## [所给文字]

○ ○ ○ ○ ○ ○ ○

2024-01-09谢自强宋瑞铭郝柳杭高庆羽张永英石玉祥

现代畜牧兽医 2023年12期
关键词:肽聚糖外膜阴性菌

谢自强,宋瑞铭,郝柳杭,高庆羽,赵 越,李 悦,张永英,石玉祥

( 河北工程大学生命科学与食品工程学院,河北 邯郸 056000 )

细菌耐药性导致了严重的公共卫生安全问题,为响应农业农村部减抗、替抗、无抗的战略提案,急需开发出新的、绿色安全的替抗产品。噬菌体(bacteriophage,phage)是能够感染细菌、真菌、放线菌或螺旋体等微生物的病毒的总称[1],因其以细菌为寄主,也称为细菌病毒,根据噬菌体与宿主相互关系可分为裂解和溶原两种类型[2]。裂解性噬菌体具有杀菌效果,可直接进入宿主细菌进行复制和裂解[3-4],在感染细菌后期控制编码产生裂解酶,破坏细菌细胞壁肽聚糖层,最终使细菌破裂死亡。噬菌体遗传物质中可能携带耐药和毒力基因以及特异性杀菌能力制约了噬菌体的临床应用,且细菌菌株通过突变、受体修饰、被动适应、限制性修饰、规律间隔成簇短回文重复序列(clustered regularly interspaced short palindromic repeats associated systems,CRISPR/Cas)和假溶原等方式对噬菌体产生耐药性[5]。为克服这一影响,有研究尝试利用基因重组技术对裂解酶蛋白进行表达,结果显示了一定的抑菌效果,且没有关于细菌对噬菌体裂解酶产生耐药性的报告[6]。目前,针对噬菌体裂解酶的研究主要通过修饰改造其裂解谱,及提高抗菌活性,从而实现对不同种属耐药菌株的杀菌效果。此外,噬菌体裂解酶制剂在治疗细菌性疾病时具有特异性强、无残留、效果显著等优势,可用于畜禽细菌性疾病的治疗,解决耐药菌所致感染疾病,还可作为饲料添加剂用于改善畜禽肠道菌群、提升畜禽抗氧化能力。基于此,本文综述了裂解酶的结构、作用方式及应用概况等,以期为裂解酶制剂的开发提供参考。

○ ○ ○ ○ ○ ○ ○

收集的数据条目:
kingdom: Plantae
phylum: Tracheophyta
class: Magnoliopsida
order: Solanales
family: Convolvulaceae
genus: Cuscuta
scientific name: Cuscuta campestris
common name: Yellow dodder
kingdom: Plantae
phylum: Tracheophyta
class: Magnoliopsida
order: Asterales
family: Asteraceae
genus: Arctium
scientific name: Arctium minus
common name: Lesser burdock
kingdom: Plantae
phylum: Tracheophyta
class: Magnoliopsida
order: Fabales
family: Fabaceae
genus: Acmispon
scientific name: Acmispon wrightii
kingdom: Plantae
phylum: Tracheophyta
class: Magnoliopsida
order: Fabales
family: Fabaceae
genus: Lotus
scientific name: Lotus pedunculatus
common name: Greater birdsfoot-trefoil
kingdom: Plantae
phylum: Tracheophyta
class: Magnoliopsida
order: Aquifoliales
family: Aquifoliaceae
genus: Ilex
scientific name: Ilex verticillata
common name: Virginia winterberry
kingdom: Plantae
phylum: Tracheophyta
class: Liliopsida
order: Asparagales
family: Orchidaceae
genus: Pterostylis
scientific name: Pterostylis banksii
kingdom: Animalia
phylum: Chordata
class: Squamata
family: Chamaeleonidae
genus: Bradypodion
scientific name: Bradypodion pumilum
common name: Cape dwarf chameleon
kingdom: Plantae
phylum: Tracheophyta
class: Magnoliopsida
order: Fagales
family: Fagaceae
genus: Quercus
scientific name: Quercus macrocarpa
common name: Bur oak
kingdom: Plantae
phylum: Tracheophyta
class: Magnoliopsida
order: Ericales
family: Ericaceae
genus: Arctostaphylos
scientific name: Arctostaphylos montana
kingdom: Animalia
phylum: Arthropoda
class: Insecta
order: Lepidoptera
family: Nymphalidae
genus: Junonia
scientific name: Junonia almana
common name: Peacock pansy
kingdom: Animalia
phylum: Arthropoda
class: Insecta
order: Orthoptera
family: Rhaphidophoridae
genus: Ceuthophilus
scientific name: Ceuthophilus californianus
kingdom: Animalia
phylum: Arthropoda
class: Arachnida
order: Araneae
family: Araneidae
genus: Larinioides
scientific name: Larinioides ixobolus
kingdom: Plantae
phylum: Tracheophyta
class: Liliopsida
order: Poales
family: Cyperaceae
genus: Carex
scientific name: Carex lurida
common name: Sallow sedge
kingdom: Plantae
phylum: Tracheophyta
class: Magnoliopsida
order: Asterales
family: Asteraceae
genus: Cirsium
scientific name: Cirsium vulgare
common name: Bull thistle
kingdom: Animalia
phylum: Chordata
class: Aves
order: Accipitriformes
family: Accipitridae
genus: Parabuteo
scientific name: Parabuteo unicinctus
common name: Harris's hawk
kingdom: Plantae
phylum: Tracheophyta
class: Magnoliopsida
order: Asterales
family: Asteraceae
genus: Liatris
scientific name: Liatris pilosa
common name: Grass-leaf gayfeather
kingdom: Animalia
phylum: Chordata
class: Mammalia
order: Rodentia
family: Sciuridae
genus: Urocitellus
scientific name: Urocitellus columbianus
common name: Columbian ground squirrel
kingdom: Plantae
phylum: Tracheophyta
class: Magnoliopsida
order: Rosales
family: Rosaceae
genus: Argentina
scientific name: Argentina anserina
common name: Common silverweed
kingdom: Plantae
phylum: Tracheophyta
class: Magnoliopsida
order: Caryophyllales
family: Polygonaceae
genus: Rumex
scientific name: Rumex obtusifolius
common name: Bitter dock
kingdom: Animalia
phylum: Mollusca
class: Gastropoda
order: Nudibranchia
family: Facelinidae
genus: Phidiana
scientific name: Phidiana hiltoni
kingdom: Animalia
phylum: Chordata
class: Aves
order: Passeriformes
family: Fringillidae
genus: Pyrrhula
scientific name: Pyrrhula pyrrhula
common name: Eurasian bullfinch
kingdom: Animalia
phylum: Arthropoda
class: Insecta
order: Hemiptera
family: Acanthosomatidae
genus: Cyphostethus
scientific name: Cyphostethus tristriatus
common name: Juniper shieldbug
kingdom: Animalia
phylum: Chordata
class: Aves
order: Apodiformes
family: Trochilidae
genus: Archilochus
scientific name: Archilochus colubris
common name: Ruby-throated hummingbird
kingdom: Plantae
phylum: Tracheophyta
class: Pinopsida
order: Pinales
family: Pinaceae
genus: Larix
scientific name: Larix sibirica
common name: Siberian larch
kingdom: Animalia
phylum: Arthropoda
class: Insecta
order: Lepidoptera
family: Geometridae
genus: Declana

○ ○ ○ ○ ○ ○ ○

## [你的任务]
a) 根据这段关于噬菌体裂解酶的文字，按照噬菌体与宿主的相互关系，噬菌体可分为哪两种类型？
b) 请用两句话概括这段关于噬菌体裂解酶的文字。

## [各题答案]
a) 裂解和溶原两种类型。

b) 细菌耐药性造成严重的公共卫生安全问题，急需绿色安全的替抗产品，而裂解性噬菌体在感染细菌后期会控制编码产生裂解酶，破坏细菌细胞壁肽聚糖层使细菌破裂死亡。由于噬菌体本身的临床应用受到制约，研究者尝试用基因重组技术表达裂解酶蛋白，目前尚无细菌对其产生耐药性的报告，本文据此综述了裂解酶的结构、作用方式及应用概况，以期为裂解酶制剂的开发提供参考。